*** DATASET EXCERPTS ***

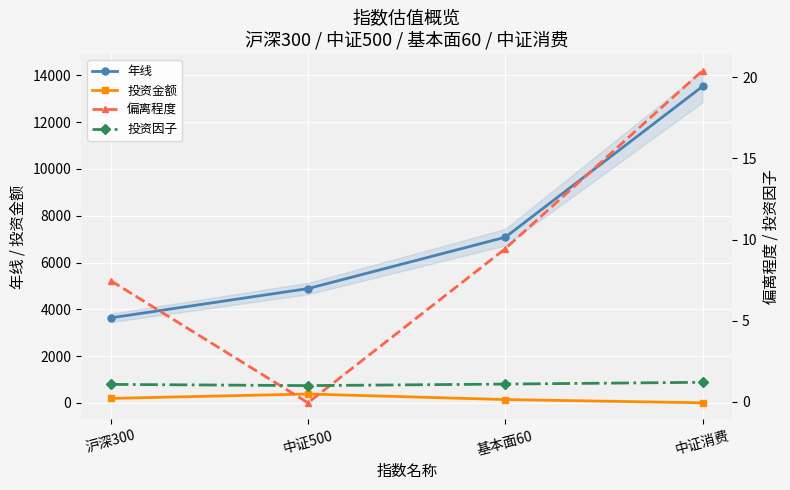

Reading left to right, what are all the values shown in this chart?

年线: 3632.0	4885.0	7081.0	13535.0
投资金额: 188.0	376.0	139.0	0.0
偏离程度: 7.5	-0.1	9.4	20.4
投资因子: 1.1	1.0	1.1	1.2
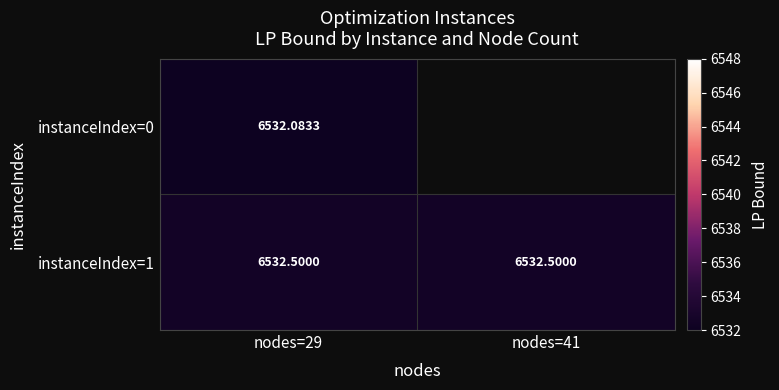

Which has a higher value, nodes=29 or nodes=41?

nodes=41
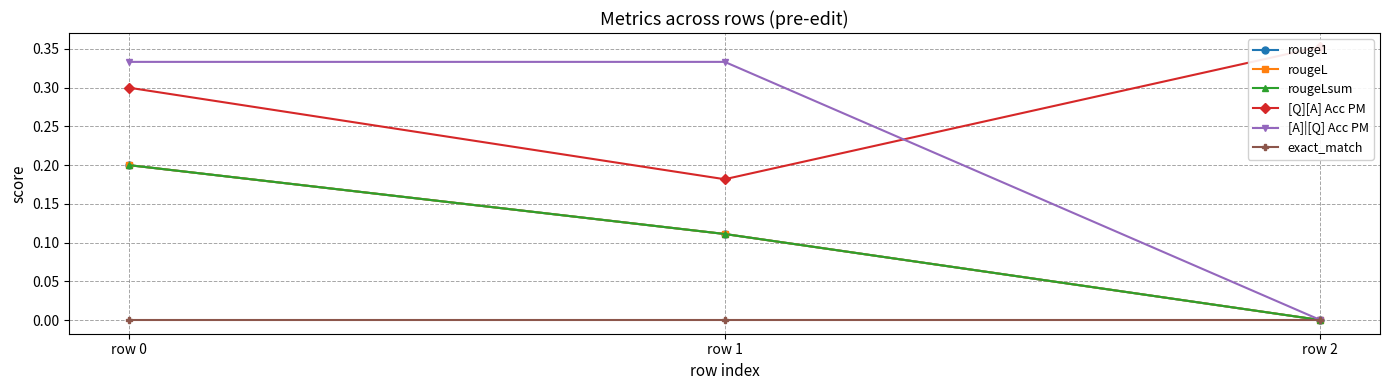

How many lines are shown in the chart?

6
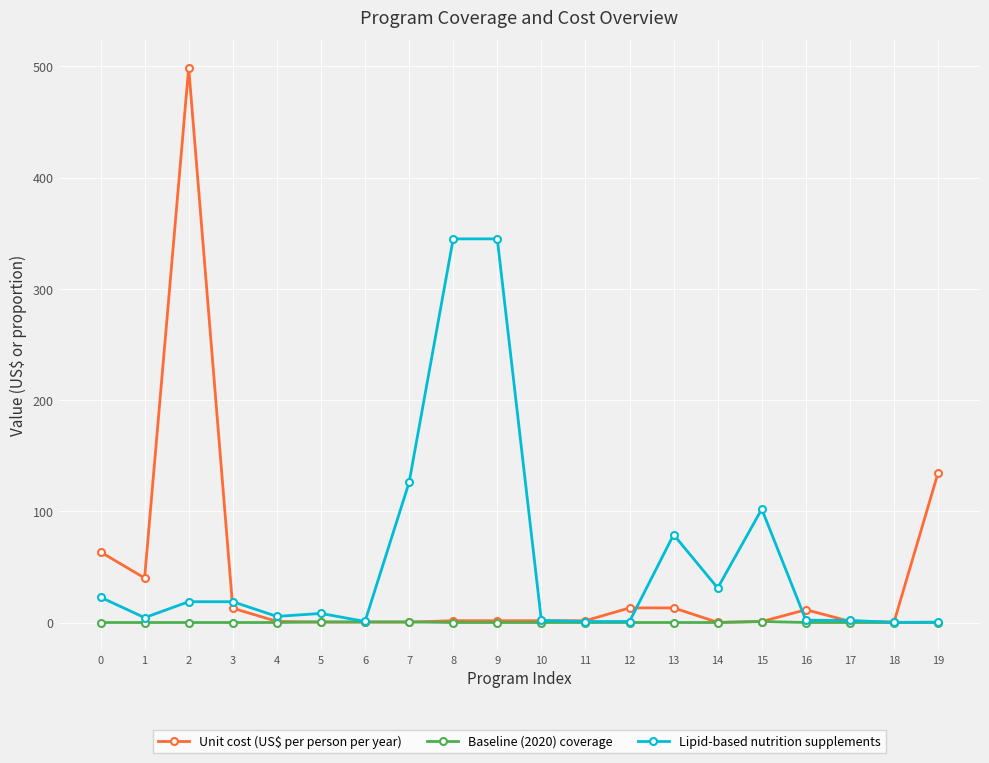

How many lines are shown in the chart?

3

*** End of DATASET EXCERPTS ***

* **WHAT YOU HAVE TO DO**
Can you copy every line of the rows above word for word, leaving out the pictures?

* **RESPONSE AREA**
Reading left to right, what are all the values shown in this chart?

年线: 3632.0	4885.0	7081.0	13535.0
投资金额: 188.0	376.0	139.0	0.0
偏离程度: 7.5	-0.1	9.4	20.4
投资因子: 1.1	1.0	1.1	1.2

Which has a higher value, nodes=29 or nodes=41?

nodes=41

How many lines are shown in the chart?

6

How many lines are shown in the chart?

3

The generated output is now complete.